The seat is now marked in the same way a car is when parking limits are enforced. If the guest does not return in the specified time frame (normally 30-60 minutes), the deck attendant will come remove the items, to be held in a secure location, and you can then take over occupancy of those chairs. If the prior guests arrive and advise you the chairs were being held for them, you can say the chairs had been empty long enough for the deck attendant to remove their things.
Remember, a crew member will not simply take a chair away from someone, simply because they are not there. The bar staff can not assist you, you must go to a deck attendant and they will follow the policy they have in place in regards to wait times and securing of private property.
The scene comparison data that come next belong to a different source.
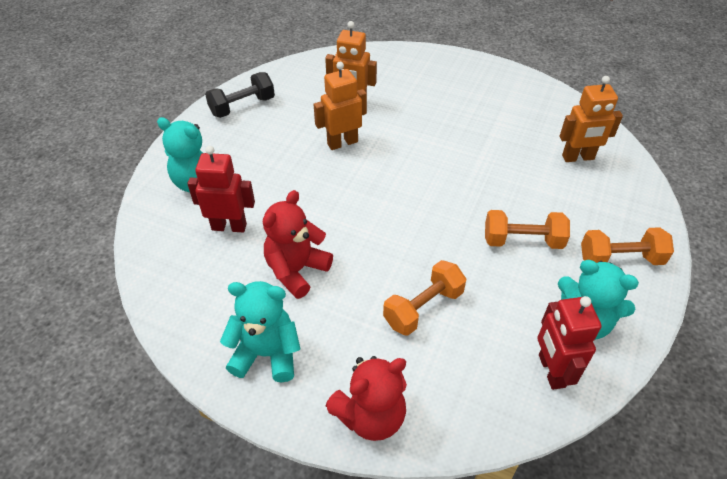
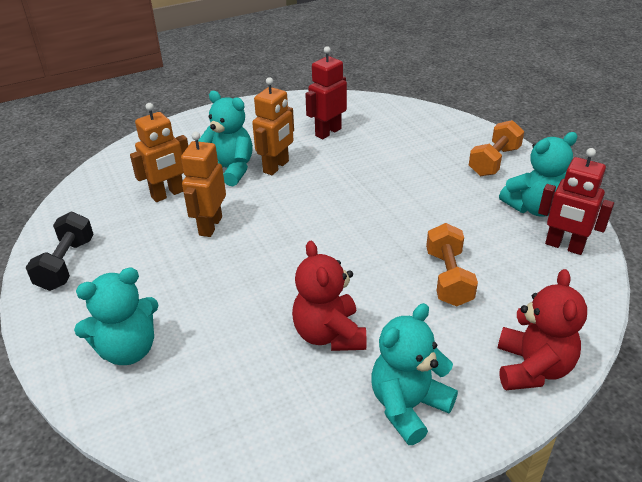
camera: 50 degrees left, 10 degrees down
(229, 226) = (219, 356): red robot -> red robot (328, 132)
(412, 112) = (230, 170): none -> turquoise teddy bear
(522, 241) = (433, 192): orange dumbbell -> none
(578, 157) = (383, 125): orange robot -> orange robot (276, 167)

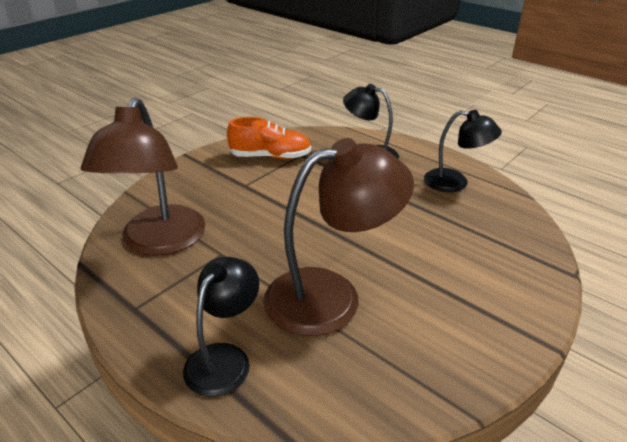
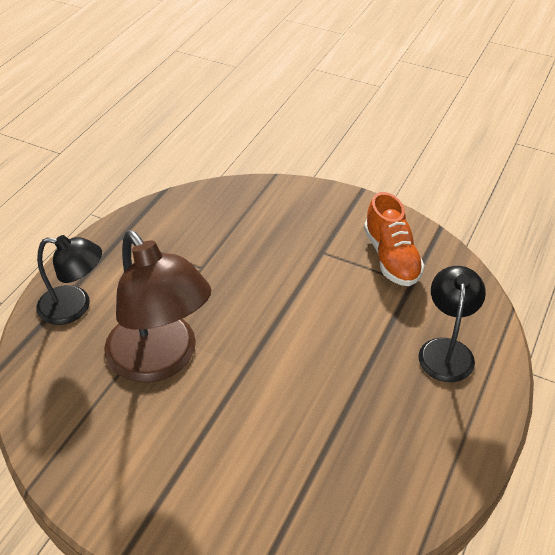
camera: 75 degrees right, 10 degrees up
(159, 242) = (205, 223): brown lamp -> none
(455, 182) = (417, 454): black lamp -> none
The deck is a public venue and all guests must adhere to the rules of their particular cruise line. If common sense fails, then there is a policy to ensure everyone has the same information.
Also, do not be afraid to ask someone if an empty chair is free or if you can use it until their party returns. Do not hesitate to find a deck attendant to start the count down on chairs that do not have a person on them, when you feel someone is abusing the privilege of saving a lounger. Be mindful that if you are saving a seat for someone, then you take turns coming and going if you plan to actually use the location for the entire day, or be prepared to give up your place to another person who will.
Or you can avoid the hustle and bustle of the the entire ship and book a Stateroom in an exclusive enclave, such as `The Haven`which is found on the Norwegian Epic. Then you can enjoy your private retreat that service wise on on par with a 5 star Luxury Resort at sea, while still being able to enjoy all of the amenities the ship has to offer.
If I see someone looking for a place in the sun and my spouse has gone to the shops to buy a t shirt and then to get something for lunch and I am out reading on deck, I always offer the use of his chair, until he returns. Remember, you are sailing with a large extended cruising family and a ship full of people who might just become your close friends by the end of the voyage. Simple courtesy and kindness goes a very long way and people remember good deeds. Plus, it helps to teach others on how to be kind cruisers as well.